Records drawn from a dataset -
================

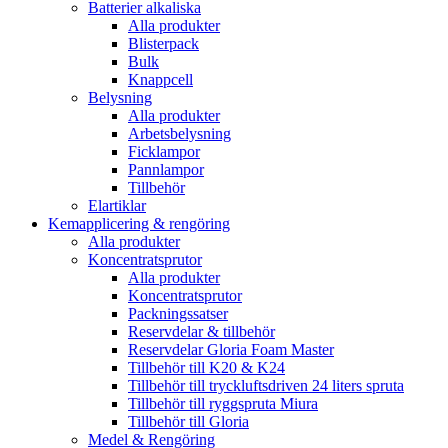
Batterier alkaliska
Alla produkter
Blisterpack
Bulk
Knappcell
Belysning
Alla produkter
Arbetsbelysning
Ficklampor
Pannlampor
Tillbehör
Elartiklar
Kemapplicering & rengöring
Alla produkter
Koncentratsprutor
Alla produkter
Koncentratsprutor
Packningssatser
Reservdelar & tillbehör
Reservdelar Gloria Foam Master
Tillbehör till K20 & K24
Tillbehör till tryckluftsdriven 24 liters spruta
Tillbehör till ryggspruta Miura
Tillbehör till Gloria
Medel & Rengöring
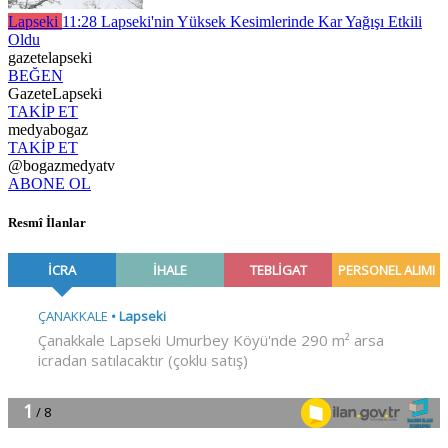
Lapseki
11:28
Lapseki'nin Yüksek Kesimlerinde Kar Yağışı Etkili
Oldu
gazetelapseki
BEĞEN
GazeteLapseki
TAKİP ET
medyabogaz
TAKİP ET
@bogazmedyatv
ABONE OL
Resmî İlanlar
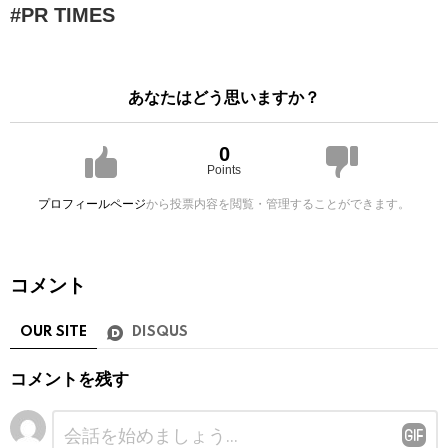
PR TIMES
あなたはどう思いますか？
0
Points
プロフィールページ
から投票内容を閲覧・管理することができます。
コメント
OUR SITE
DISQUS
コメントを残す
コ
メ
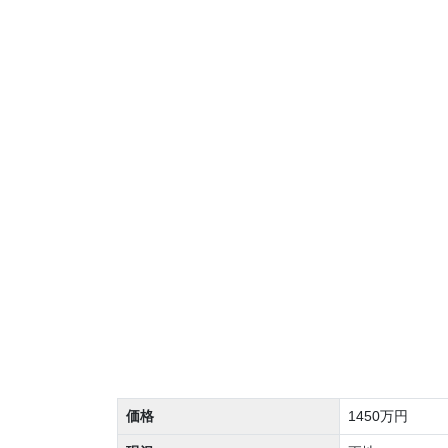
価格
1450万円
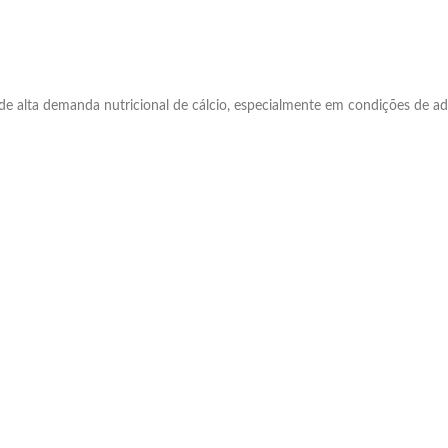
 de alta demanda nutricional de cálcio, especialmente em condições de ad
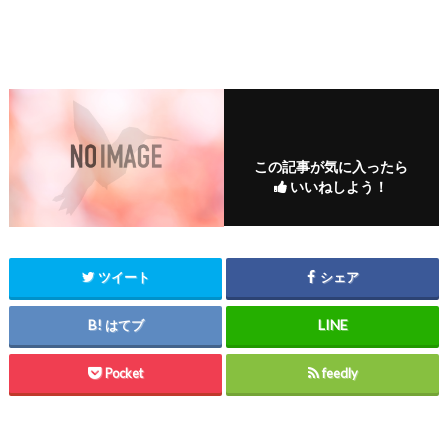
この記事が気に入ったら
いいねしよう！
ツイート
シェア
はてブ
Pocket
feedly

================

WORK REQUEST - Omit the pictures, then copy out all the data exactly as it stands.

SOLUTION BELOW -
Batterier alkaliska
Alla produkter
Blisterpack
Bulk
Knappcell
Belysning
Alla produkter
Arbetsbelysning
Ficklampor
Pannlampor
Tillbehör
Elartiklar
Kemapplicering & rengöring
Alla produkter
Koncentratsprutor
Alla produkter
Koncentratsprutor
Packningssatser
Reservdelar & tillbehör
Reservdelar Gloria Foam Master
Tillbehör till K20 & K24
Tillbehör till tryckluftsdriven 24 liters spruta
Tillbehör till ryggspruta Miura
Tillbehör till Gloria
Medel & Rengöring
Lapseki
11:28
Lapseki'nin Yüksek Kesimlerinde Kar Yağışı Etkili
Oldu
gazetelapseki
BEĞEN
GazeteLapseki
TAKİP ET
medyabogaz
TAKİP ET
@bogazmedyatv
ABONE OL
Resmî İlanlar
PR TIMES
あなたはどう思いますか？
0
Points
プロフィールページ
から投票内容を閲覧・管理することができます。
コメント
OUR SITE
DISQUS
コメントを残す
コ
メ
価格
1450万円
 de alta demanda nutricional de cálcio, especialmente em condições de ad
この記事が気に入ったら
いいねしよう！
ツイート
シェア
はてブ
Pocket
feedly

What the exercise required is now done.